Last month, Google DeepMind released Gemma 4, its most capable open-source model family to date, under an Apache 2.0 license. The announcement implies that the decision to launch Gemma 4 under such a permissive license comes after considering the feedback from the open AI community, which has downloaded Gemma models over 400 million times since the first generation launch and has built over 100,000 variants, compiled in the cleverly-named Gemmaverse.

Gemma 4 arrives in four sizes: Effective 2B (E2B), Effective 4B (E4B), 26B Mixture of Experts, and 31B Dense. The 31B model ranked #3 globally on Arena AI's text leaderboard at launch, while the 26B secured the #6 spot—outcompeting models 20 times their size. Built on the same technology as Gemini 3, the models excel at advanced reasoning, agentic workflows, and code generation. All variants support multimodal inputs including vision and audio, with context windows reaching 256K tokens and native training across 140+ languages.
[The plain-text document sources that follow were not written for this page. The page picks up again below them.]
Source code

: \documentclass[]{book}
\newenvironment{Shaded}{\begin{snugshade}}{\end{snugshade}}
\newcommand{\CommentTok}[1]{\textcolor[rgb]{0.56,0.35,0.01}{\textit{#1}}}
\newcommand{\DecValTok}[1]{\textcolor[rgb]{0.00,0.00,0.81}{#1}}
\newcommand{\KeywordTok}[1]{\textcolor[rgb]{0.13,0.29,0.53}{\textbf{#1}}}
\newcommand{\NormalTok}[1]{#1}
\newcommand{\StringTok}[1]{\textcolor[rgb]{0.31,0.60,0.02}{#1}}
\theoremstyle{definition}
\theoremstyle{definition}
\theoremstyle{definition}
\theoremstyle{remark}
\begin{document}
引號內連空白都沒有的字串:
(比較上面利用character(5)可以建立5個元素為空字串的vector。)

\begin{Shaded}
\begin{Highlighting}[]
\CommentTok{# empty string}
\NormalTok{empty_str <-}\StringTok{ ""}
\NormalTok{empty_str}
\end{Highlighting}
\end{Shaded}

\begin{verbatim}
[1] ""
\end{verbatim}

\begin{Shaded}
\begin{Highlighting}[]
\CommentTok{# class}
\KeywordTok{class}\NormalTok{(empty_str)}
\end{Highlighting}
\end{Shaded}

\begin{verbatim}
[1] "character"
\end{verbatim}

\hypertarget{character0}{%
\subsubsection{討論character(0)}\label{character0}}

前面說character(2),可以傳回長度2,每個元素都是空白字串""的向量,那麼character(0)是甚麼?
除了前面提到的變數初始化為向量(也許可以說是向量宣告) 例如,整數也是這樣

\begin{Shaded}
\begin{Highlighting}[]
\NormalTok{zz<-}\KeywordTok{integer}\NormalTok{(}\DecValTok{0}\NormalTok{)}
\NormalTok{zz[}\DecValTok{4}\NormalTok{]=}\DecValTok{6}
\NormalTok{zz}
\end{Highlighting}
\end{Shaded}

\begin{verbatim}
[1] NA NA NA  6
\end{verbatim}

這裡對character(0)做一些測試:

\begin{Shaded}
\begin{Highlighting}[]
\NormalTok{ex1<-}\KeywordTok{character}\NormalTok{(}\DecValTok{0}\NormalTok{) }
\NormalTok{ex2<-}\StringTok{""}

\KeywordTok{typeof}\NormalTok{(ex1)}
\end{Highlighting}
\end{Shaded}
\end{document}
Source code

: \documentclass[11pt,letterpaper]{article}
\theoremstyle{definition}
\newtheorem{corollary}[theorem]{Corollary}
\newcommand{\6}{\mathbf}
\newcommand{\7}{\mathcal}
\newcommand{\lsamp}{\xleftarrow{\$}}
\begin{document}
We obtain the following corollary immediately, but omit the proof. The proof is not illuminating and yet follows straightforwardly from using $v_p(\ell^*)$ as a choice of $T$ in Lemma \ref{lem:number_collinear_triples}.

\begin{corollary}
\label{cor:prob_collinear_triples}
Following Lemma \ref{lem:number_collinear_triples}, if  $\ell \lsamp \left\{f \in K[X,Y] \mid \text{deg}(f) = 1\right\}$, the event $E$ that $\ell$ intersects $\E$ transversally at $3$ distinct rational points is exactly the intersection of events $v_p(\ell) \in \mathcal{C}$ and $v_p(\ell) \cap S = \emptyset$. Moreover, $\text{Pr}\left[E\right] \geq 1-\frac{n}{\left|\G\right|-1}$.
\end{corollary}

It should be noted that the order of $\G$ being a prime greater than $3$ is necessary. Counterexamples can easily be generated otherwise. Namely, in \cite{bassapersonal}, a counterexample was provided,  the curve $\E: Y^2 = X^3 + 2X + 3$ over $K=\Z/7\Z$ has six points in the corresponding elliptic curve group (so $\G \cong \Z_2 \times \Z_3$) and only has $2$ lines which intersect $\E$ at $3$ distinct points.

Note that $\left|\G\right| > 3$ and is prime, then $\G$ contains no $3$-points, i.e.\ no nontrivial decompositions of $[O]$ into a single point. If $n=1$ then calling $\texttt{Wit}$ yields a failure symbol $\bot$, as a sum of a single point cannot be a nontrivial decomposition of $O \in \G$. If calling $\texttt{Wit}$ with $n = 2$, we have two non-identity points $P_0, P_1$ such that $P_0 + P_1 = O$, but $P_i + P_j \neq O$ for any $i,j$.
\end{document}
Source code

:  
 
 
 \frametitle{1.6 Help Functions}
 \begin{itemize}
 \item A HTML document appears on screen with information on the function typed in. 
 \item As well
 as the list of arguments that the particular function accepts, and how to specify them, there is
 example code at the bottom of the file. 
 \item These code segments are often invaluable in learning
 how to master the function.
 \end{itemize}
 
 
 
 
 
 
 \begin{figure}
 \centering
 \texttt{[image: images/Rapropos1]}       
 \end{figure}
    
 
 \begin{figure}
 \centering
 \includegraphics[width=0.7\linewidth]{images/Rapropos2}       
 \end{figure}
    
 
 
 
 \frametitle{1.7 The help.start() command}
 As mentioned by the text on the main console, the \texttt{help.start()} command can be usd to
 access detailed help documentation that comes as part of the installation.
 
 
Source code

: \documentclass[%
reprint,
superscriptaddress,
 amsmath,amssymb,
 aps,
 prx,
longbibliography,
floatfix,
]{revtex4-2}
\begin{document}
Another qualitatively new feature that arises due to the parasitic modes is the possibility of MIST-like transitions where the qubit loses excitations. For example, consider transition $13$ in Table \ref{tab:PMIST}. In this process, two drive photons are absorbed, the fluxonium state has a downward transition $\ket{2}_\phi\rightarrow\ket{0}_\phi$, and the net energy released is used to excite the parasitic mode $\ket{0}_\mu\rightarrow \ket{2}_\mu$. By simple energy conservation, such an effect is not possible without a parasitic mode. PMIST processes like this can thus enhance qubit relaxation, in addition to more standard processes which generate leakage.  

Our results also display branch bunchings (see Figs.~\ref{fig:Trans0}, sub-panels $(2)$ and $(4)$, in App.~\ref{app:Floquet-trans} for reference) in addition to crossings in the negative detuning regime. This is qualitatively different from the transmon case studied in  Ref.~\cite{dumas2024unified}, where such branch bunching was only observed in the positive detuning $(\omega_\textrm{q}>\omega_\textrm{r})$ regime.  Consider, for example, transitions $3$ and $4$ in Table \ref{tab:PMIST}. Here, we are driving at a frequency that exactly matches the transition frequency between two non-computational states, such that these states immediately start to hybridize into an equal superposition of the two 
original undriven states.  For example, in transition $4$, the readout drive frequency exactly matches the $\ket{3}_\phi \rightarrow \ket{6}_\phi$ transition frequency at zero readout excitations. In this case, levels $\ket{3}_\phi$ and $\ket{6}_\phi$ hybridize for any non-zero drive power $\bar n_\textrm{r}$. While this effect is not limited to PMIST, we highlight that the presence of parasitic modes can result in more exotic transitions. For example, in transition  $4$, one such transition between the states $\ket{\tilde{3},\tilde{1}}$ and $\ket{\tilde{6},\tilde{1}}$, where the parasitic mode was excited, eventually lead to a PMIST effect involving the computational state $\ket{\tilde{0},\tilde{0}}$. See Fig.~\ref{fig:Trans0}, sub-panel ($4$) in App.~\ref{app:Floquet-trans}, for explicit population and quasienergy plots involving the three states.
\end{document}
The edge-focused E2B and E4B models run completely offline on mobile devices and IoT hardware, enabling near-zero latency applications. These models power autonomous, multi-step agentic workflows entirely on-device through Google's AI Edge Gallery and LiteRT-LM framework. The E2B model requires less than 1.5GB memory on some devices, while supporting features like constrained decoding for structured outputs and dynamic context handling across CPUs and GPUs. LiteRT-LM processes 4,000 input tokens across multiple skills in under three seconds, with performance reaching 3,700 prefill and 31 decode tokens per second on Qualcomm Dragonwing processors.

Google optimized the larger models to run on accessible hardware, with unquantized weights fitting on a single 80GB NVIDIA H100 GPU.